When he was first interviewed by the Hook in late January, Eichner expressed doubt that the shirt–- which he said appeared to have faces of the Pantera band members along with beige letters–- could have belonged to Harrington.
“I feel like, if it really had something to do with the case, it wouldn’t have been thrown on a bush,” he said at the time, suggesting it could also be a "crazy person who just wants attention."
Eichner says the shirt was spread flat and facing up on the bushes about six feet from the 15th Street and within reach of the road's gravel shoulder. He says he didn't see it on his way to class that morning, but he doesn't believe that the shirt could have gone unnoticed for long as he and other students walk past by the bush numerous times each day on their way to and from class. "There's no way," he says, expressing his belief that the shirt was placed there deliberately and well after Harrington's disappearance.

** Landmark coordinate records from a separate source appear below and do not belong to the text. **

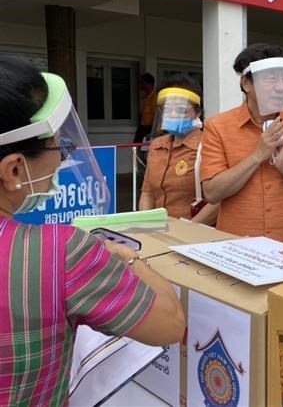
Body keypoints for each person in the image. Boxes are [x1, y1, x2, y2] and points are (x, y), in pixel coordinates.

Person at [0, 57, 185, 405]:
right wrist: (124, 257)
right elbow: (171, 324)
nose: (62, 160)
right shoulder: (61, 252)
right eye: (59, 147)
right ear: (13, 170)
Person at [201, 44, 283, 249]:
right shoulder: (218, 127)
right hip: (237, 246)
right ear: (246, 83)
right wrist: (256, 156)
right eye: (271, 79)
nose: (281, 87)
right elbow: (212, 192)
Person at [139, 73, 218, 224]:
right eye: (168, 109)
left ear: (197, 112)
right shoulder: (157, 145)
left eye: (181, 109)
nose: (173, 114)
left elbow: (219, 200)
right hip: (158, 232)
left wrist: (187, 230)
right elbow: (147, 192)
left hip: (195, 234)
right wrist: (147, 224)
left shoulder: (209, 144)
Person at [134, 72, 157, 145]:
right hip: (142, 128)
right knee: (136, 147)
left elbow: (156, 116)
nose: (140, 85)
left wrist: (151, 133)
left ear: (148, 84)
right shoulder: (145, 97)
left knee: (145, 151)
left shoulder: (154, 97)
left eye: (142, 82)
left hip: (150, 129)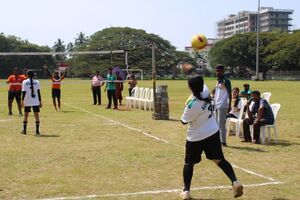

Learning that it is, in fact, Harrington's shirt–- which he discovered on November 11, a full three weeks after her disappearance–- is "scary," he says, "the closeness of it."
Another person surprised by the revelation is Norma Parson, a newspaper deliverywoman who has long claimed that she saw Harrington–- or an amazing lookalike–- leaving a room on the West Lawn sometime around 3am on the night of the Metallica show. Parson says she still stands by her story, and hopes that the discovery of the shirt will help solve the case for the family's sake.
"I've been hoping and praying for the Harringtons," says Parson.
According to Virginia State Police spokesperson Corinne Geller, the forensic testing on the shirt wasn't complete until the last few weeks–- law enforcement did not know the results in January, when the shirt was first publicly reported, she says–-and police are not releasing any details on the condition of the shirt. Police are still waiting on forensic testing results from Morgan's remains and Anchorage Farm, Geller says, and the Medical Examiner hasn't yet released a cause or time of Morgan's death, which has been ruled a homicide.
The presence of Harrington's shirt a mile and a half from the last place she was seen alive and 10 miles from where her body was discovered seems to pose more questions than it answers. According to the police press release, investigators have followed up on 1,000 tips, conducted more than 100 interviews, and have made "substantial progress in evaluating countless possibilities and scenarios" relating to Harrington's disappearance and death.
In spite of that progress, investigators continue to urge the public to come forward with "factual details" rather than "theoretical abstracts."
"It's going to take that one courageous phone call to Crime Stoppers from someone who knows something firsthand about this case," says Lt. Joe Rader in the release.
Tips can be called in the Jefferson Area Crimestoppers at 434-977-4000, to the Virginia State Police Tip Line at 434-352-3467, or emailed to State Police at email@example.com. The $150,000 reward is still available.
Updated 10:04pm with information about the timing of forensic test results.
Updated 9:51am Tuesday, April 20 with a more detailed description of the shirt's location and position on the bush and a new photo to replace the snowy one from February.